:: Your objective ::
Across all the entries below, count each line that holds "Structural" and report the figure only.

Records from a data collection:
▼

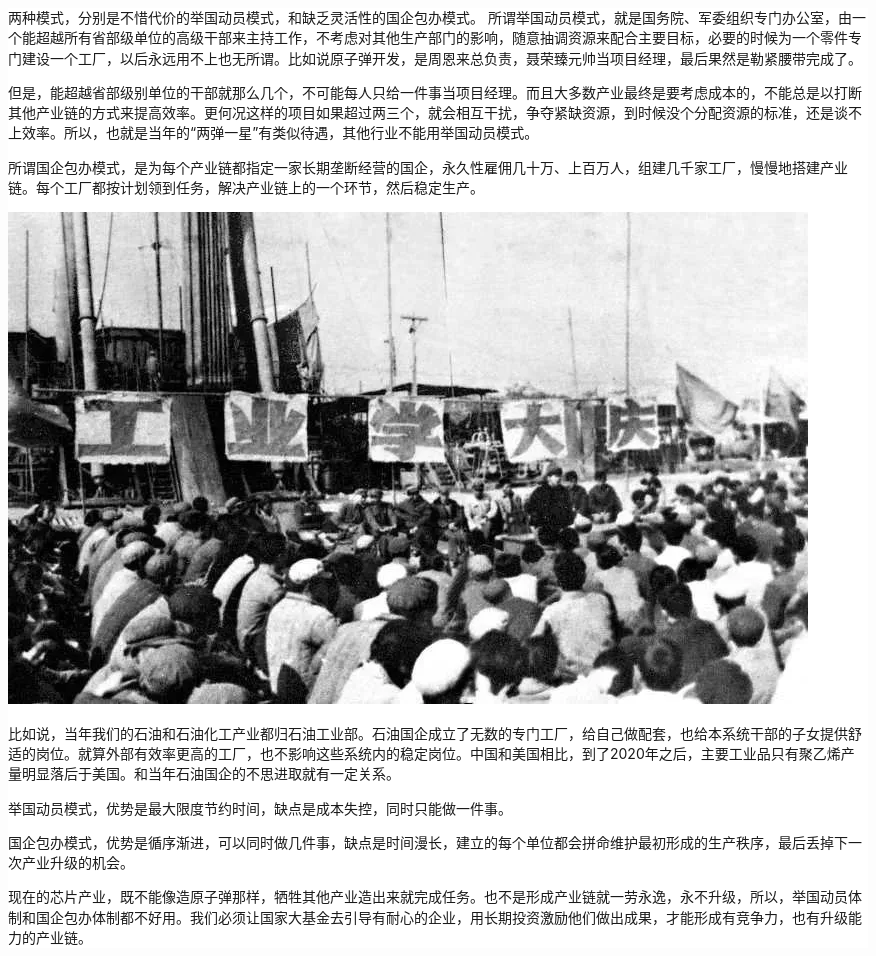 两种模式，分别是不惜代价的举国动员模式，和缺乏灵活性的国企包办模式。
所谓举国动员模式，就是国务院、军委组织专门办公室，由一个能超越所有省部级单位的高级干部来主持工作，不考虑对其他生产部门的影响，随意抽调资源来配合主要目标，必要的时候为一个零件专门建设一个工厂，以后永远用不上也无所谓。比如说原子弹开发，是周恩来总负责，聂荣臻元帅当项目经理，最后果然是勒紧腰带完成了。


但是，能超越省部级别单位的干部就那么几个，不可能每人只给一件事当项目经理。而且大多数产业最终是要考虑成本的，不能总是以打断其他产业链的方式来提高效率。更何况这样的项目如果超过两三个，就会相互干扰，争夺紧缺资源，到时候没个分配资源的标准，还是谈不上效率。所以，也就是当年的“两弹一星”有类似待遇，其他行业不能用举国动员模式。


所谓国企包办模式，是为每个产业链都指定一家长期垄断经营的国企，永久性雇佣几十万、上百万人，组建几千家工厂，慢慢地搭建产业链。每个工厂都按计划领到任务，解决产业链上的一个环节，然后稳定生产。

![](/images/btnews/0501_0600/0507/df30f42f-31e9-4855-9d38-9d7535412ae1.webp)



比如说，当年我们的石油和石油化工产业都归石油工业部。石油国企成立了无数的专门工厂，给自己做配套，也给本系统干部的子女提供舒适的岗位。就算外部有效率更高的工厂，也不影响这些系统内的稳定岗位。中国和美国相比，到了2020年之后，主要工业品只有聚乙烯产量明显落后于美国。和当年石油国企的不思进取就有一定关系。


举国动员模式，优势是最大限度节约时间，缺点是成本失控，同时只能做一件事。


国企包办模式，优势是循序渐进，可以同时做几件事，缺点是时间漫长，建立的每个单位都会拼命维护最初形成的生产秩序，最后丢掉下一次产业升级的机会。


现在的芯片产业，既不能像造原子弹那样，牺牲其他产业造出来就完成任务。也不是形成产业链就一劳永逸，永不升级，所以，举国动员体制和国企包办体制都不好用。我们必须让国家大基金去引导有耐心的企业，用长期投资激励他们做出成果，才能形成有竞争力，也有升级能力的产业链。
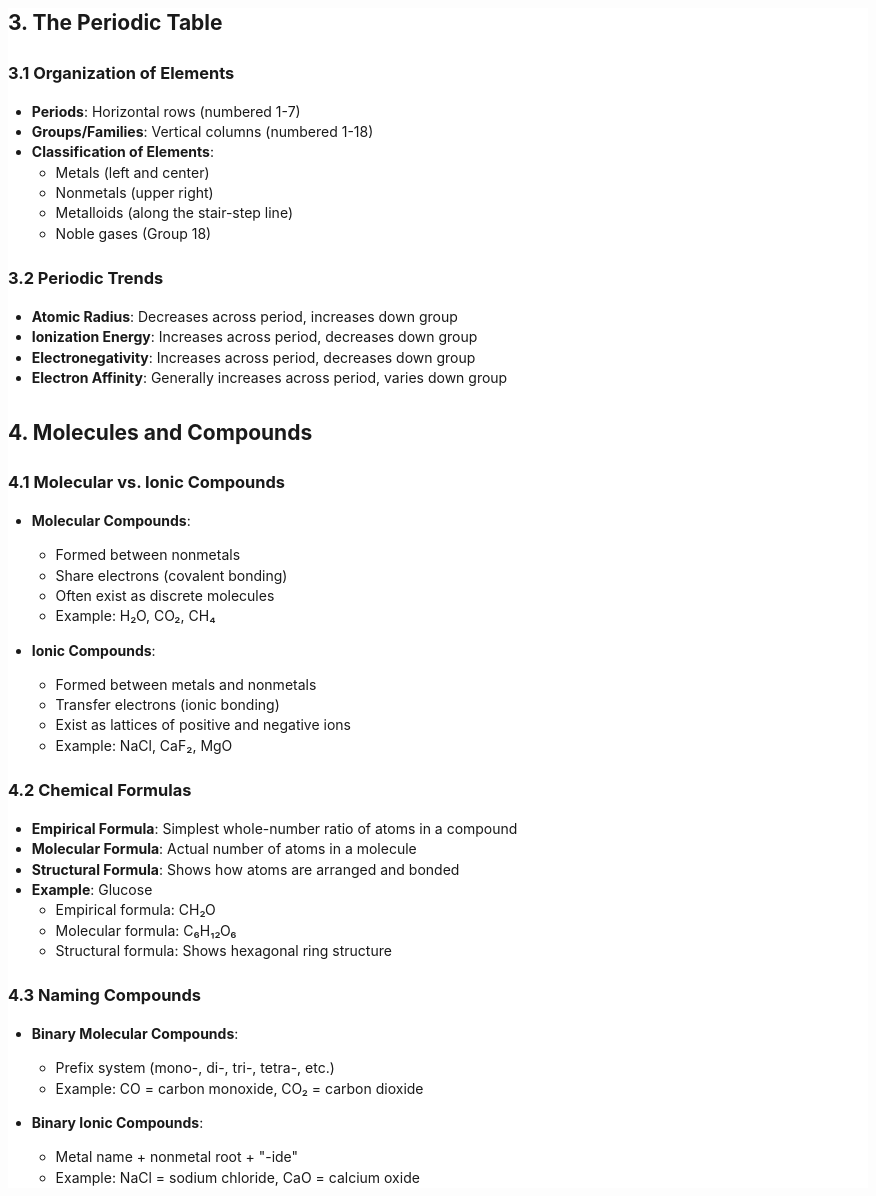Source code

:## 3. The Periodic Table

### 3.1 Organization of Elements
- **Periods**: Horizontal rows (numbered 1-7)
- **Groups/Families**: Vertical columns (numbered 1-18)
- **Classification of Elements**:
  - Metals (left and center)
  - Nonmetals (upper right)
  - Metalloids (along the stair-step line)
  - Noble gases (Group 18)

### 3.2 Periodic Trends
- **Atomic Radius**: Decreases across period, increases down group
- **Ionization Energy**: Increases across period, decreases down group
- **Electronegativity**: Increases across period, decreases down group
- **Electron Affinity**: Generally increases across period, varies down group

## 4. Molecules and Compounds

### 4.1 Molecular vs. Ionic Compounds
- **Molecular Compounds**:
  - Formed between nonmetals
  - Share electrons (covalent bonding)
  - Often exist as discrete molecules
  - Example: H₂O, CO₂, CH₄

- **Ionic Compounds**:
  - Formed between metals and nonmetals
  - Transfer electrons (ionic bonding)
  - Exist as lattices of positive and negative ions
  - Example: NaCl, CaF₂, MgO

### 4.2 Chemical Formulas
- **Empirical Formula**: Simplest whole-number ratio of atoms in a compound
- **Molecular Formula**: Actual number of atoms in a molecule
- **Structural Formula**: Shows how atoms are arranged and bonded
- **Example**: Glucose
  - Empirical formula: CH₂O
  - Molecular formula: C₆H₁₂O₆
  - Structural formula: Shows hexagonal ring structure

### 4.3 Naming Compounds
- **Binary Molecular Compounds**:
  - Prefix system (mono-, di-, tri-, tetra-, etc.)
  - Example: CO = carbon monoxide, CO₂ = carbon dioxide

- **Binary Ionic Compounds**:
  - Metal name + nonmetal root + "-ide"
  - Example: NaCl = sodium chloride, CaO = calcium oxide
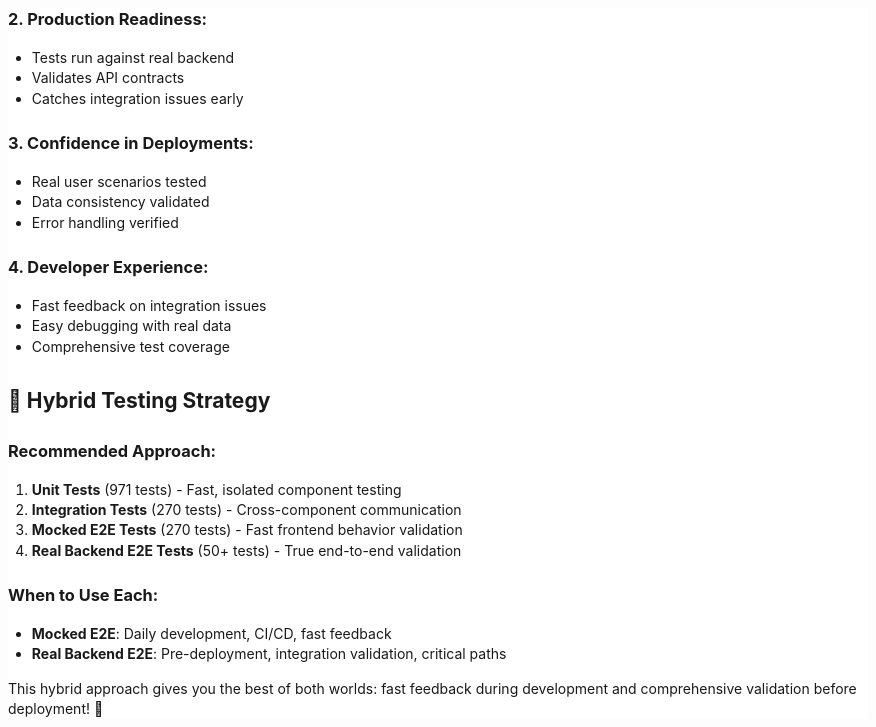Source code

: ### **2. Production Readiness:**
- Tests run against real backend
- Validates API contracts
- Catches integration issues early

### **3. Confidence in Deployments:**
- Real user scenarios tested
- Data consistency validated
- Error handling verified

### **4. Developer Experience:**
- Fast feedback on integration issues
- Easy debugging with real data
- Comprehensive test coverage

## 🔄 **Hybrid Testing Strategy**

### **Recommended Approach:**
1. **Unit Tests** (971 tests) - Fast, isolated component testing
2. **Integration Tests** (270 tests) - Cross-component communication
3. **Mocked E2E Tests** (270 tests) - Fast frontend behavior validation
4. **Real Backend E2E Tests** (50+ tests) - True end-to-end validation

### **When to Use Each:**
- **Mocked E2E**: Daily development, CI/CD, fast feedback
- **Real Backend E2E**: Pre-deployment, integration validation, critical paths

This hybrid approach gives you the best of both worlds: fast feedback during development and comprehensive validation before deployment! 🚀
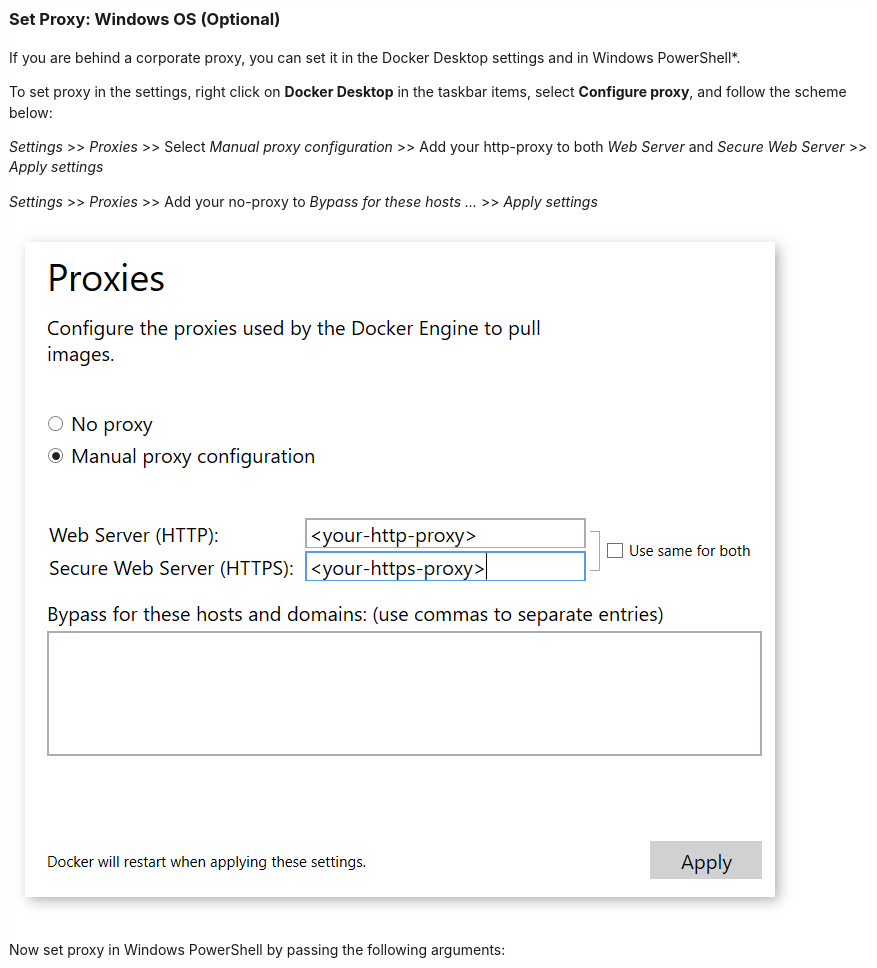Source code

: 
### <a name="proxy-windows">Set Proxy: Windows OS (Optional)</a>

If you are behind a corporate proxy, you can set it in the Docker Desktop settings
and in Windows PowerShell*.

To set proxy in the settings, right click on **Docker Desktop** in the taskbar items,
select **Configure proxy**, and follow the scheme below:

*Settings* >> *Proxies* >> Select *Manual proxy configuration* >> Add your http-proxy
to both *Web Server* and *Secure Web Server* >> *Apply settings*

*Settings* >> *Proxies* >> Add your no-proxy to *Bypass for these hosts ...* >> *Apply settings*

![](img/docker_proxy-b.png)

Now set proxy in Windows PowerShell by passing the following arguments:
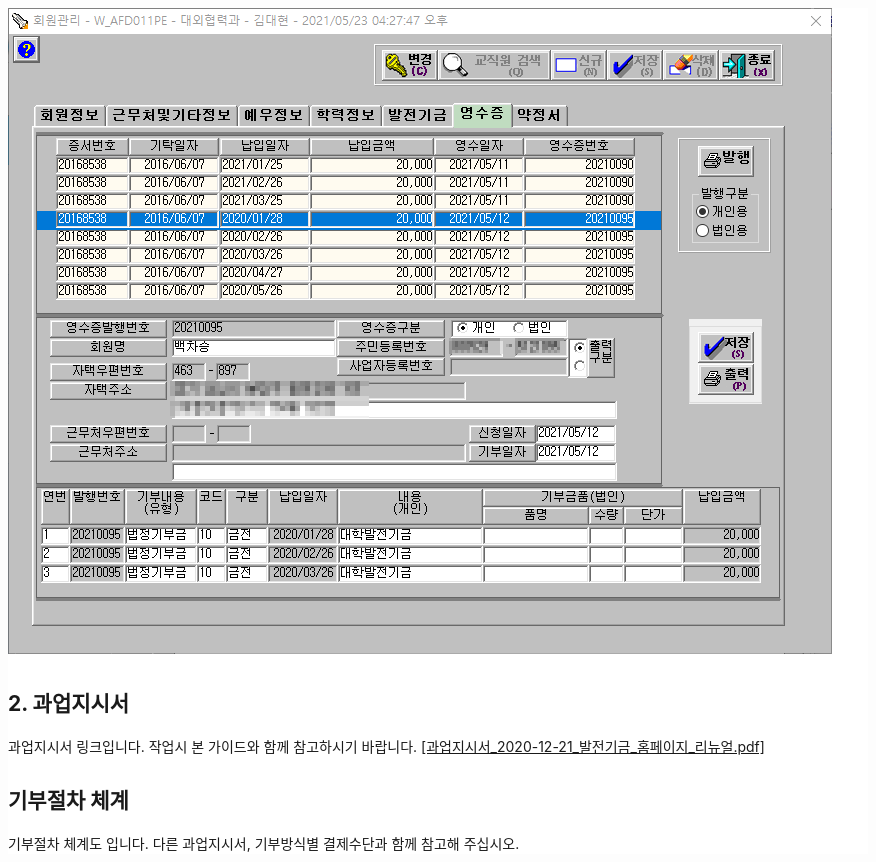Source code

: ![기부금영수증](guide_img/raisingsystem_008.png)
## 2. 과업지시서
과업지시서 링크입니다. 작업시 본 가이드와 함께 참고하시기 바랍니다.  [[과업지시서_2020-12-21_발전기금_홈페이지_리뉴얼.pdf]](/과업지시서/과업지시서_2020-12-21_발전기금_홈페이지_리뉴얼.pdf)
## 기부절차 체계
기부절차 체계도 입니다. 다른 과업지시서, 기부방식별 결제수단과 함께 참고해 주십시오.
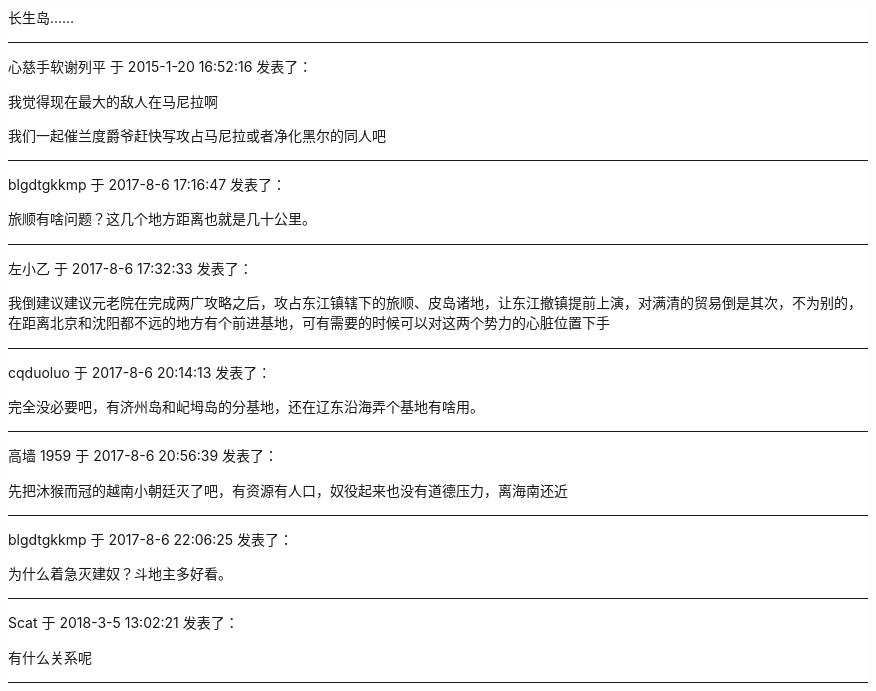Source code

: 长生岛……

---

心慈手软谢列平 于 2015-1-20 16:52:16 发表了：

我觉得现在最大的敌人在马尼拉啊

我们一起催兰度爵爷赶快写攻占马尼拉或者净化黑尔的同人吧

---

blgdtgkkmp 于 2017-8-6 17:16:47 发表了：

旅顺有啥问题？这几个地方距离也就是几十公里。

---

左小乙 于 2017-8-6 17:32:33 发表了：

我倒建议建议元老院在完成两广攻略之后，攻占东江镇辖下的旅顺、皮岛诸地，让东江撤镇提前上演，对满清的贸易倒是其次，不为别的，在距离北京和沈阳都不远的地方有个前进基地，可有需要的时候可以对这两个势力的心脏位置下手

---

cqduoluo 于 2017-8-6 20:14:13 发表了：

完全没必要吧，有济州岛和屺坶岛的分基地，还在辽东沿海弄个基地有啥用。

---

高墙 1959 于 2017-8-6 20:56:39 发表了：

先把沐猴而冠的越南小朝廷灭了吧，有资源有人口，奴役起来也没有道德压力，离海南还近

---

blgdtgkkmp 于 2017-8-6 22:06:25 发表了：

为什么着急灭建奴？斗地主多好看。

---

Scat 于 2018-3-5 13:02:21 发表了：

有什么关系呢

---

▲

:: Your response ::
2